CONSEGNA 1
Riproduci senza modifiche il passo del testo su Sophia Roe compreso tra "E questo si" e "come Emerging Voice.", estremi inclusi.
CONSEGNA 2
In base al testo su Sophia Roe, rispondi brevemente:
(a) In quale stato è nata Sophia Roe?
(b) Come si chiama lo show che conduce e chi lo produce?
(c) Quale riconoscimento ha ricevuto nel 2022, e in quale categoria?

ESTRATTO DEL DOCUMENTO
«Sto bene, molto bene. Sto facendo i donut, qui a New York piove e il tempo fa un po’ schifo, però significa primavera, e primavera significa che sta arrivando il cibo davvero buono. Non so che risposta alla domanda “come stai”, ma è quello che sta succedendo oggi nella mia vita».
Forse non è sempre stato facile, per Sophia Roe, rispondere alla domanda che apre più o meno qualsiasi conversazione. Nata in Florida, la prima dimensione che incontra è la precarietà, dei legami (la situazione famigliare è tanto instabile da vederla affidata ai servizi sociali e a famiglie affidatarie) e alimentare. Lì comincia il viaggio di Roe, e la costante è il cibo. Drop out del Culinary Institute of America – tra i più prestigiosi istituti di formazione professionale del mondo, qualcuno tra voi potrebbe averlo già incontrato nei racconti di Anthony Bourdain – Roe cucina e intreccia racconti, che oggi (e dal 2018 soprattutto) prendono forma in caption a cuore aperto sul suo profilo Instagram, tra gioie, difficoltà e momenti di pure bliss – quelli che l’utente comune proverà sicuramente sentendo l’acquolina allappare scorrendo lungo il feed della chef.
Non si pensi, però, che Roe sia l’ennesima, digitalissima creator. Il cibo è corpo e il corpo è sociale, e il messaggio non lascia mai spazio all’ambiguità: dobbiamo parlare di ciò che abbiamo nel piatto, emozionarci quando le papille esplodono, certo, ma mangiare è il primo, quotidiano atto politico. Gli ingredienti raccolgono culture, sistemi economici, desideri, e tracciano il confine di ciò che includiamo nel nostro orizzonte. Roe in questo senso ha un piccolo mantra: “allargare la conversazione”, riconoscere di che cos’è che parliamo, davvero, quando parliamo di cibo. Perché solo così si torna da dove anche lei è partita: l’insicurezza, la precarietà, e agire su di loro creando un sistema alimentare più virtuoso per tutti.
E questo si divulga sui social, certo, ma soprattutto dietro ai fornelli e, per Roe, anche attraverso lo schermo della televisione. Lo fa con la conduzione di Counter Space, show prodotto da Vice che indaga le intersezioni di politica, cibo e società (la prima stagione del programma le è valsa la candidatura a due Daytime Emmy); e dalle pareti di Apartment Miso, studio di cucina (e contaminazione) da lei fondato. Per il suo attivismo ha ricevuto, nel 2022, il James Beard Award come Emerging Voice.

DATI ARCHIVIATI

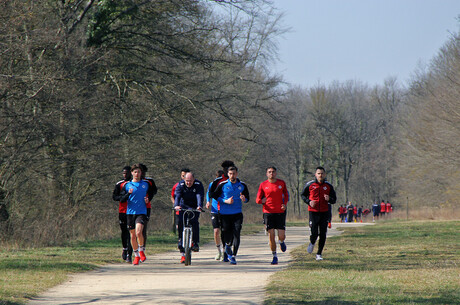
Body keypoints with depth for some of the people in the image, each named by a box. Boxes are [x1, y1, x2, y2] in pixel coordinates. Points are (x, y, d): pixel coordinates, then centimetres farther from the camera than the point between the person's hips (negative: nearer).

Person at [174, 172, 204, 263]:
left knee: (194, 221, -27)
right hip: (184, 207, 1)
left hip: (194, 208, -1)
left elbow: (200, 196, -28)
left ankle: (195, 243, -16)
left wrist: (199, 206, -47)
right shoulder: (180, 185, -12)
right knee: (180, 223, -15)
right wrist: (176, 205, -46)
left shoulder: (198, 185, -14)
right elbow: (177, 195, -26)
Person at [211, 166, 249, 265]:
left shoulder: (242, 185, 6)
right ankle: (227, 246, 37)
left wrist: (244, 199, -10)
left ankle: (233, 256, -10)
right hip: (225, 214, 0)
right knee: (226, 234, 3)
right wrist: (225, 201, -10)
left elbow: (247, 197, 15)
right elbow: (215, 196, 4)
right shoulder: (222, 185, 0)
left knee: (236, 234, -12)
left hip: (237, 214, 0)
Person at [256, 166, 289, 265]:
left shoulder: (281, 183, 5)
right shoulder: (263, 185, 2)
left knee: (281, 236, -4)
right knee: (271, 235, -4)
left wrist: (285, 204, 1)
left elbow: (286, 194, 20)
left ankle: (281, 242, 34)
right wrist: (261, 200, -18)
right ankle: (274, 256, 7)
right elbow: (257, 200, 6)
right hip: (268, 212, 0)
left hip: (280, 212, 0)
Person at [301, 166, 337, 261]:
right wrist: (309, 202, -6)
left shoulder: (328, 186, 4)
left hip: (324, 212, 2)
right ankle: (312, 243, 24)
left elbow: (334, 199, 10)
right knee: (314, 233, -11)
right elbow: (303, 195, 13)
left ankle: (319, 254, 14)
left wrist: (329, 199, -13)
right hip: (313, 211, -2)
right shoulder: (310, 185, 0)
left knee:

RISULTATO 1
E questo si divulga sui social, certo, ma soprattutto dietro ai fornelli e, per Roe, anche attraverso lo schermo della televisione. Lo fa con la conduzione di Counter Space, show prodotto da Vice che indaga le intersezioni di politica, cibo e società (la prima stagione del programma le è valsa la candidatura a due Daytime Emmy); e dalle pareti di Apartment Miso, studio di cucina (e contaminazione) da lei fondato. Per il suo attivismo ha ricevuto, nel 2022, il James Beard Award come Emerging Voice.

RISULTATO 2
(a) In Florida.
(b) Counter Space, prodotto da Vice.
(c) Il James Beard Award, come Emerging Voice.